TASK DIRECTIONS: The material below holds pictures, which are to be left out; copy exactly the lines from the one with "The Salatkopf moved" through the one with "The Radio at <211,202,257,230> appeared.".

RECORD EXCERPTS:
>>>
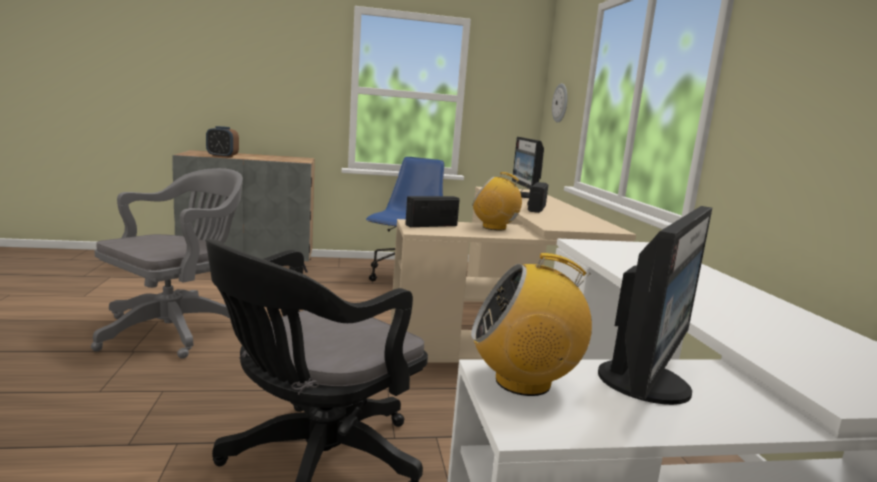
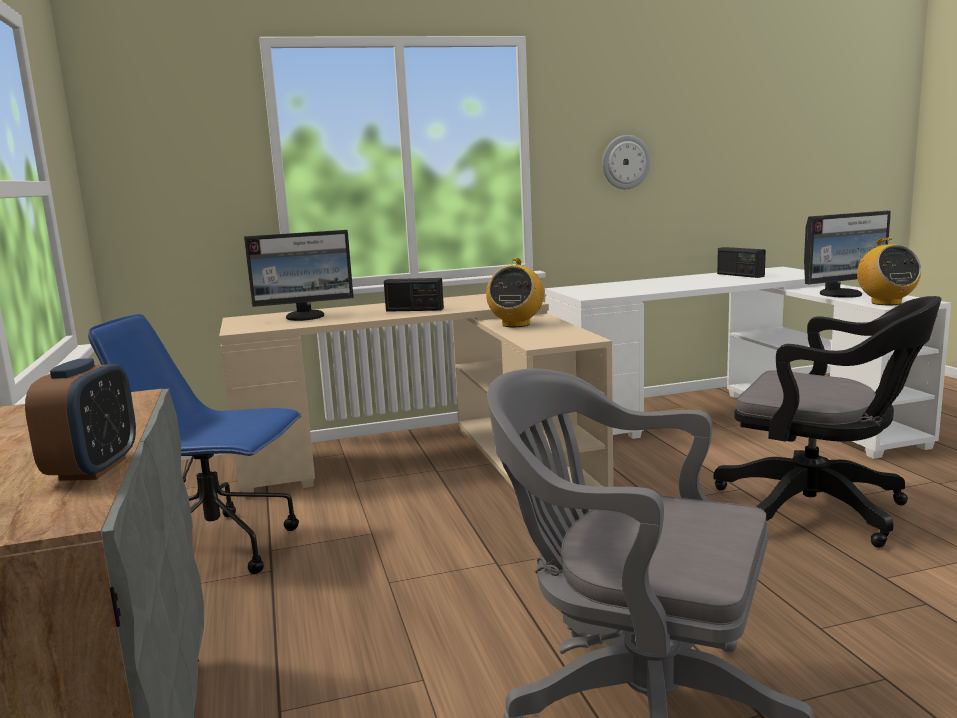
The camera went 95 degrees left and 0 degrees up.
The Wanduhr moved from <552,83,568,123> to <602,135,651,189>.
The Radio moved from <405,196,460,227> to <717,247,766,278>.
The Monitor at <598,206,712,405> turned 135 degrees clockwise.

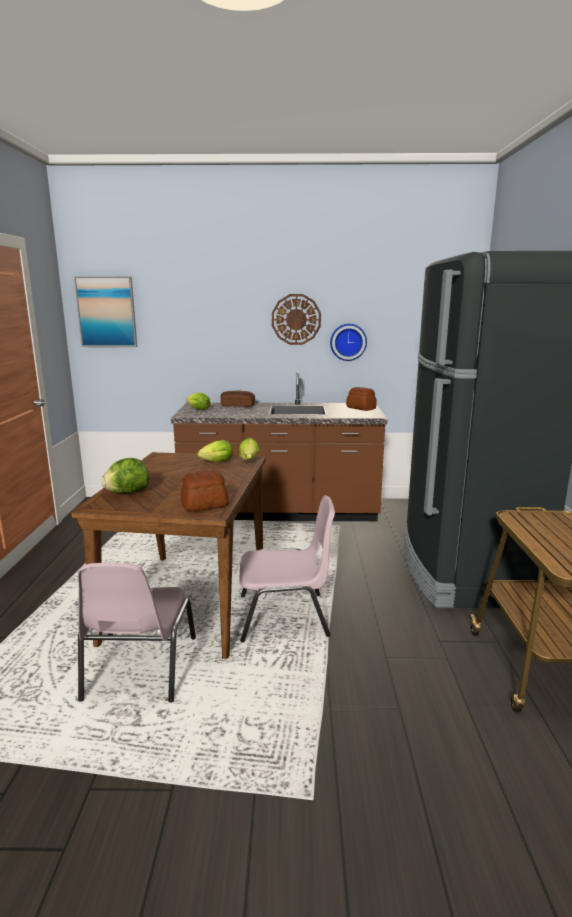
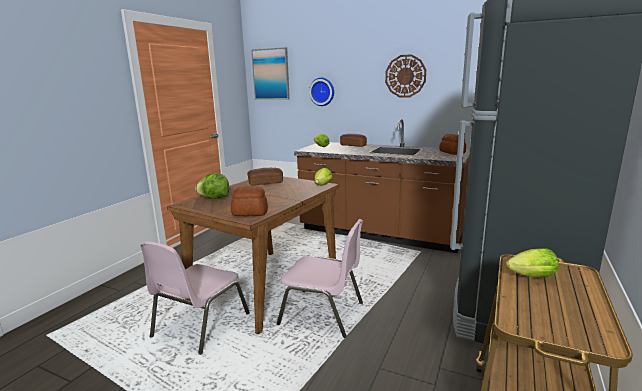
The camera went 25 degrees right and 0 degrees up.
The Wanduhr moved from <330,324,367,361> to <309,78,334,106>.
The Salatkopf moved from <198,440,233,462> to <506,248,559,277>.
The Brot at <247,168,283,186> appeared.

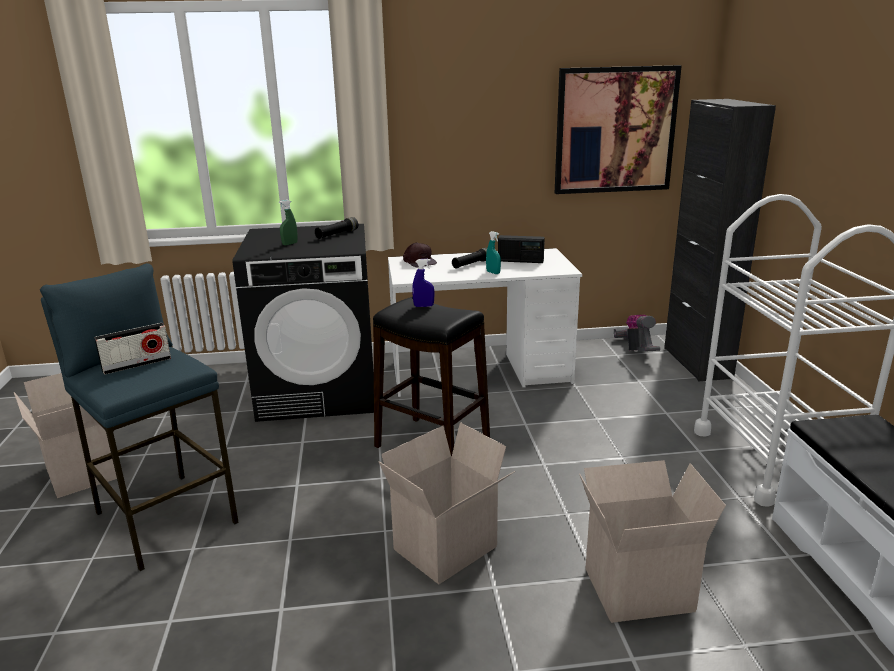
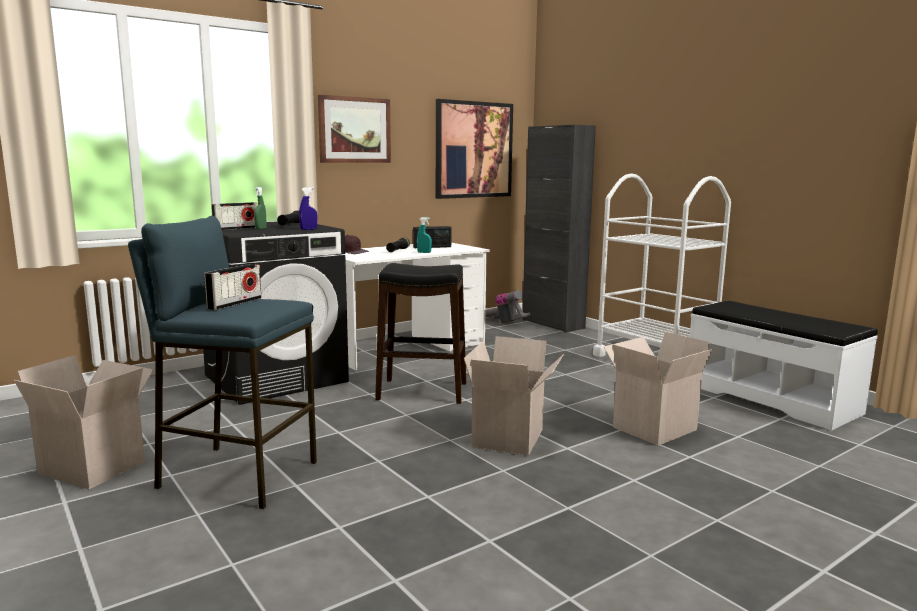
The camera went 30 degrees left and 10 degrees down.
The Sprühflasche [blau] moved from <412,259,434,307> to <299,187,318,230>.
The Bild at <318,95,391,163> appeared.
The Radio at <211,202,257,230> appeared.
<<<
>>>
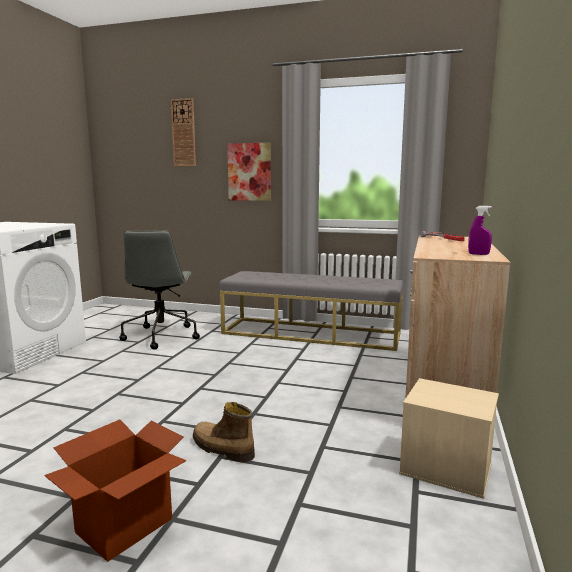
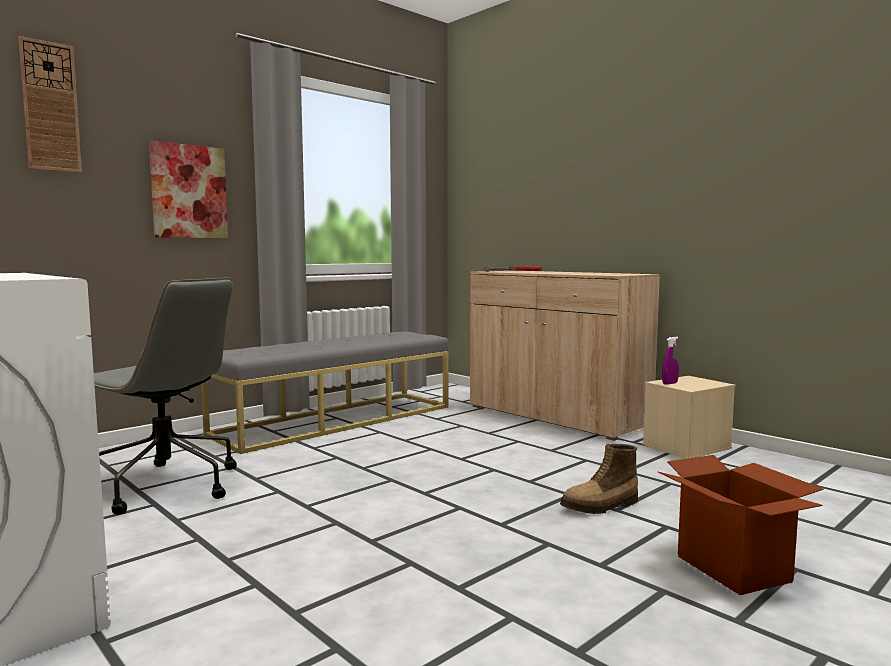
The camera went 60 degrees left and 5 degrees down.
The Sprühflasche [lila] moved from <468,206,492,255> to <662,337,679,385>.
<<<
ANSWER FOR THE TASK:
The Salatkopf moved from <198,440,233,462> to <506,248,559,277>.
The Brot at <247,168,283,186> appeared.

The camera went 30 degrees left and 10 degrees down.
The Sprühflasche [blau] moved from <412,259,434,307> to <299,187,318,230>.
The Bild at <318,95,391,163> appeared.
The Radio at <211,202,257,230> appeared.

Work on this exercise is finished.